Global economic growth is subdued and could fuel more protectionism, according to a report released on Tuesday by the International Monetary Fund.
In its October 2016 World Economic Outlook, the IMF forecast global growth at 3.1 percent this year and 3.4 percent in 2017, the same as it predicted in July, shortly after Britain's vote to exit the European Union.
The pickup in 2017 will be driven mainly by emerging markets, the report said.
The outlook report marked down its growth prospects for advanced economies, while marking up those for the rest of the world. But 2017 prospects for both country groupings remain unchanged.
"Taken as a whole, the world economy has moved sideways," said Maurice Obstfeld, chief economist at the IMF, at a news briefing on Tuesday morning in Washington.
The IMF report expressed concern that persistent stagnation, particularly in advanced economies, could further fuel populist calls for restrictions on trade and immigration. Obstfeld said such restrictions would hamper productivity, growth and innovation, citing the examples of Britain's vote to leave the European Union and the anti-trade rhetoric of the US presidential campaign trail. Such things create uncertainty for investors, he said.

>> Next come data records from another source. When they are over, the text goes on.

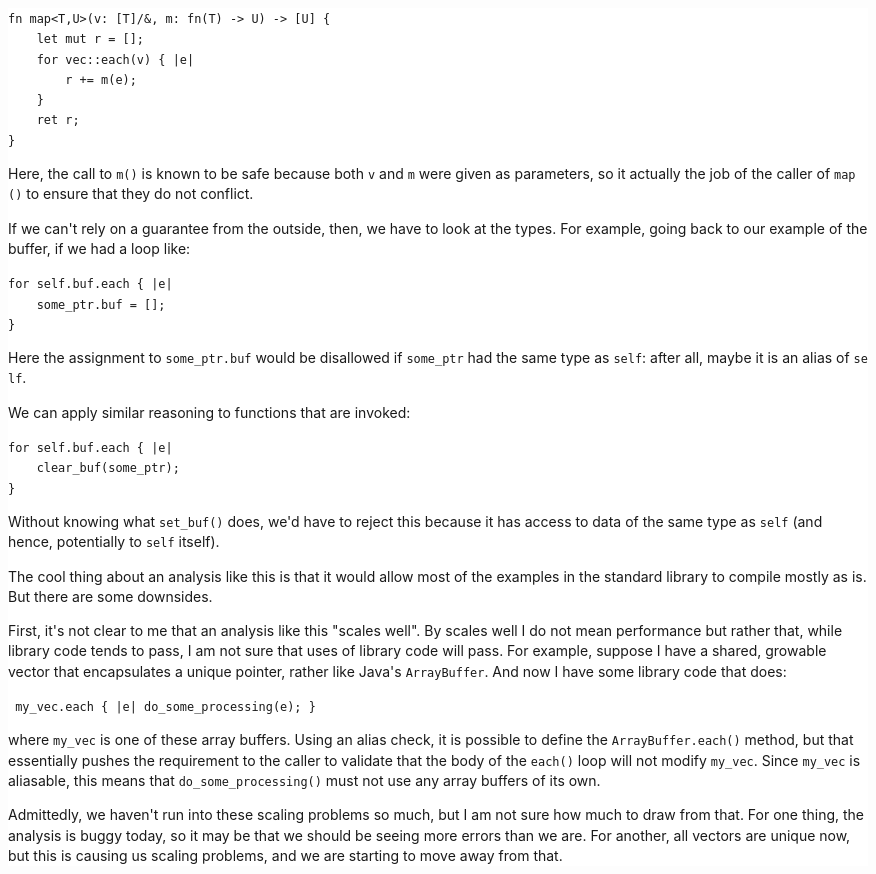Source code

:     fn map<T,U>(v: [T]/&, m: fn(T) -> U) -> [U] {
        let mut r = [];
        for vec::each(v) { |e|
            r += m(e);
        }
        ret r;
    }

Here, the call to `m()` is known to be safe because both `v` and `m`
were given as parameters, so it actually the job of the caller of
`map()` to ensure that they do not conflict.  

If we can't rely on a guarantee from the outside, then, we have to look
at the types.  For example, going back to our example of the buffer, if
we had a loop like:

    for self.buf.each { |e|
        some_ptr.buf = [];
    }
    
Here the assignment to `some_ptr.buf` would be disallowed if
`some_ptr` had the same type as `self`: after all, maybe it is an
alias of `self`.

We can apply similar reasoning to functions that are invoked:

    for self.buf.each { |e|
        clear_buf(some_ptr);
    }

Without knowing what `set_buf()` does, we'd have to reject this
because it has access to data of the same type as `self` (and hence,
potentially to `self` itself).

The cool thing about an analysis like this is that it would allow most
of the examples in the standard library to compile mostly as is.  But
there are some downsides.

First, it's not clear to me that an analysis like this "scales well".
By scales well I do not mean performance but rather that, while
library code tends to pass, I am not sure that uses of library code
will pass.  For example, suppose I have a shared, growable vector that
encapsulates a unique pointer, rather like Java's `ArrayBuffer`.  And
now I have some library code that does:

     my_vec.each { |e| do_some_processing(e); }
     
where `my_vec` is one of these array buffers.  Using an alias check,
it is possible to define the `ArrayBuffer.each()` method, but that
essentially pushes the requirement to the caller to validate that the
body of the `each()` loop will not modify `my_vec`.  Since `my_vec` is
aliasable, this means that `do_some_processing()` must not use any
array buffers of its own.

Admittedly, we haven't run into these scaling problems so much, but I
am not sure how much to draw from that.  For one thing, the analysis
is buggy today, so it may be that we should be seeing more errors than
we are.  For another, all vectors are unique now, but this is causing
us scaling problems, and we are starting to move away from that.
  

[hocap]: http://lampwww.epfl.ch/~phaller/capabilities.html
[lpe]: http://infoscience.epfl.ch/record/175240/files/ecoop_1.pdf
[ffe]: http://stackoverflow.com/questions/4479554/why-vector-methods-iterator-and-listiterator-are-fail-fast
[1422]: https://github.com/mozilla/rust/issues/1422
[pp]: /blog/2012/05/01/borrowing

"It is vitally important to defend the prospects for increasing trade integration," he said. "Turning back the clock on trade can only deepen and prolong the world economy's current doldrums."
The IMF predicts that China's economy, the world's second-largest, would grow 6.6 percent this year and 6.2 percent in 2017, down from 6.9 percent last year.
It said policymakers in China will continue to shift the economy away from reliance on investment and industry toward consumption and services, a policy that is expected to slow growth in the short term while building a foundation for sustainable long-term expansion.
But it said the government should take steps to rein in credit that is "increasing at a dangerous pace" and cut off support for nonviable State-owned enterprises. China should accept the associated slower GDP growth, the report said.
The IMF also forecast that India's GDP would expand 7.6 percent this year and next, the fastest pace among the world's major economies.
It forecast the growth of emerging markets and developing economies to speed up this year for the first time in six years, to 4.2 percent, slightly higher than the July forecast of 4.1 percent.